The Hubble Space Telescope has snapped yet another beautiful image of the wonders to be found out in the depths of space. This one shows the galaxy NGC 2336, a barred spiral galaxy located around 100 million light-years away. It is so picture-perfect that the Hubble scientists refer to it as “the quintessential galaxy.”
This galaxy is around 200,000 light-years across, making it twice as wide as our Milky Way galaxy which is around 100,000 light-years across. NGC 2336 also has long arms — the blue-tinted structures radiating out from its center. These arms include regions of star formation, where new young stars are being born when clouds of dust and gas collapse and collapse together due to the force of their gravity.
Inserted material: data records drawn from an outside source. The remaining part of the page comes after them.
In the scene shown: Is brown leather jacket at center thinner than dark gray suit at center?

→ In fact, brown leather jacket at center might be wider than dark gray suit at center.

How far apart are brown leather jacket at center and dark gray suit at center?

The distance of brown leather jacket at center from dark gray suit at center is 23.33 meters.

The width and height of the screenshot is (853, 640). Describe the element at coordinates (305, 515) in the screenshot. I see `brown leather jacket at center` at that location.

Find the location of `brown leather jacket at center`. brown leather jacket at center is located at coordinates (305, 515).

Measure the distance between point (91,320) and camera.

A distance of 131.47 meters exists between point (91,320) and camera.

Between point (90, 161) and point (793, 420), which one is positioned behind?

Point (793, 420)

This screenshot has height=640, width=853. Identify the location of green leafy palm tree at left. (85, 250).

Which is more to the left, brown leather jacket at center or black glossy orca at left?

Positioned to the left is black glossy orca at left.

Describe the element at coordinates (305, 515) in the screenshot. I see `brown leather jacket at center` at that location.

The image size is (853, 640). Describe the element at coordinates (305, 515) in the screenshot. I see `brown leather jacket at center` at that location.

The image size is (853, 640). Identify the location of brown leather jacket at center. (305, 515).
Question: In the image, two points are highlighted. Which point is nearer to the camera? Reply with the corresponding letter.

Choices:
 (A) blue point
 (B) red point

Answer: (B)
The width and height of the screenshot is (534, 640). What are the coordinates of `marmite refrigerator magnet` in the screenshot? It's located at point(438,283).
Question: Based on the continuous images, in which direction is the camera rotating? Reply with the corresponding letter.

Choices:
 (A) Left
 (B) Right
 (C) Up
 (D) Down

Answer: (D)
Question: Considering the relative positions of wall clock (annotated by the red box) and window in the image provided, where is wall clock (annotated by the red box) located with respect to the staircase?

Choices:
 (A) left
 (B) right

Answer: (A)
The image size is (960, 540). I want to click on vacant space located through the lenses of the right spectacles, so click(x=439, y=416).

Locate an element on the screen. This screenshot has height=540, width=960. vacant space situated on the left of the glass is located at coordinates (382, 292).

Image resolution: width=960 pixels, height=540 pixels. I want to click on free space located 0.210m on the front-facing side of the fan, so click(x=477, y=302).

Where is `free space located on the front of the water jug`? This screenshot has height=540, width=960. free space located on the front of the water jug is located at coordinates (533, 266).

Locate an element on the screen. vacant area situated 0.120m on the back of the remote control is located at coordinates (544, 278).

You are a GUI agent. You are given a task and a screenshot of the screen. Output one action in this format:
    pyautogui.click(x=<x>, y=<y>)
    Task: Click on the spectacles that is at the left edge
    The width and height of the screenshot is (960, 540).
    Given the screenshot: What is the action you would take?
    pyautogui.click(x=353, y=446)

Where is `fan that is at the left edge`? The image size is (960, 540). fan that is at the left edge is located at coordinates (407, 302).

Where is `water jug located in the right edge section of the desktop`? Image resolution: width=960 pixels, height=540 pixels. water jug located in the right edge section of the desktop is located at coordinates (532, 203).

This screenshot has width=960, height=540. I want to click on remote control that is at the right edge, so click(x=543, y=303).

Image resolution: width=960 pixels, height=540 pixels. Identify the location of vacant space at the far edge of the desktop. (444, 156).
Young stars appear to glow blue because they burn at a higher temperature than older stars. These young stars burn through their fuel more quickly than the redder, older stars which are to be found in the center of the galaxy.
This particular galaxy is also notable for a Type 1a supernova which was observed there in 1987. Unlike other types of supernovae which occur when a massive star approaches the end of its life and its core collapses, Type 1a supernovae happen in systems with a pair consisting of a smaller star, similar in size to our sun, and a white dwarf. Though a smaller star wouldn’t normally go supernova, the white dwarf gives it a kick and creates a thermonuclear explosion even brighter than a core-collapse.
Type 1a supernova also generally give off a predictable amount of light, which means they can be used as markers for measuring the distance to a faraway galaxy or even calculating the size of the universe.
The supernova observed in 1987 was the first one to have been observed in this particular galaxy in the 111 years since its discovery in 1876.